TASK BRIEF:
Could you copy out every line of the data where the word "title" occurs?

BEGIN EXCERPTED DATA

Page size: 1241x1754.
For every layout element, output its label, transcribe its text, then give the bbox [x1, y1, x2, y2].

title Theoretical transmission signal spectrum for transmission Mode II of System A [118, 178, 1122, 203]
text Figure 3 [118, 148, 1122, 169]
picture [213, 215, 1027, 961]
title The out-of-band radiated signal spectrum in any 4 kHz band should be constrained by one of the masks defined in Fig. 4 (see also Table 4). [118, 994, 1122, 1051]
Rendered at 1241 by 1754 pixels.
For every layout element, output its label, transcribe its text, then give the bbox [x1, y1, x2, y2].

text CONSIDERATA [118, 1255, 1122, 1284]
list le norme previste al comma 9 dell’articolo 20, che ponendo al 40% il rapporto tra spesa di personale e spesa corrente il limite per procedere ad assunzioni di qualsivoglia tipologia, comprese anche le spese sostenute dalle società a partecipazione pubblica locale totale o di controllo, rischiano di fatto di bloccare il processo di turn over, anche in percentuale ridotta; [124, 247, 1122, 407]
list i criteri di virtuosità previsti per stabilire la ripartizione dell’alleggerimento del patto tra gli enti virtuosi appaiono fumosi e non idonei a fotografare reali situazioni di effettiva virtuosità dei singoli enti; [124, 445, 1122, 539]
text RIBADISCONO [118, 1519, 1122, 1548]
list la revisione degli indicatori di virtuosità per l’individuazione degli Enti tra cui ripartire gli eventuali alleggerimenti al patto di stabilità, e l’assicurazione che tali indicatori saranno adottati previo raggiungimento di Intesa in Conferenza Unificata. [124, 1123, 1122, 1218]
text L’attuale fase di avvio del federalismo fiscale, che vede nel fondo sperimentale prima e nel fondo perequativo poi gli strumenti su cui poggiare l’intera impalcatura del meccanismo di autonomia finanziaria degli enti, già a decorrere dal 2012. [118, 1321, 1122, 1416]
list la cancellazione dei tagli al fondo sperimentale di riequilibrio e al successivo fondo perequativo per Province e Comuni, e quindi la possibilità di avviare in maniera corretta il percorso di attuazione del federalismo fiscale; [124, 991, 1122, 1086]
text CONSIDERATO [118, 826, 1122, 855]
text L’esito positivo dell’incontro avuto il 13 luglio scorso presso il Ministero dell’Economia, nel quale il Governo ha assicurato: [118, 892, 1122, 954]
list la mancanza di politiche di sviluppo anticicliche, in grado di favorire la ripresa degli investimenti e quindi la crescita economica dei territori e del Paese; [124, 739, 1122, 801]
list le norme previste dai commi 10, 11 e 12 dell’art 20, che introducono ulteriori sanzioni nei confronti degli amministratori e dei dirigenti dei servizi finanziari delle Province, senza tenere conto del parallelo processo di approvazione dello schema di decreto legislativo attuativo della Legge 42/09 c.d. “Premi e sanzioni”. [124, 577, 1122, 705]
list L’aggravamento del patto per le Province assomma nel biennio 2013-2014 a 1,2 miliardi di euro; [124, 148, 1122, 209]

END EXCERPTED DATA

OUTPUT OF THE TASK:
title Theoretical transmission signal spectrum for transmission Mode II of System A [118, 178, 1122, 203]
title The out-of-band radiated signal spectrum in any 4 kHz band should be constrained by one of the masks defined in Fig. 4 (see also Table 4). [118, 994, 1122, 1051]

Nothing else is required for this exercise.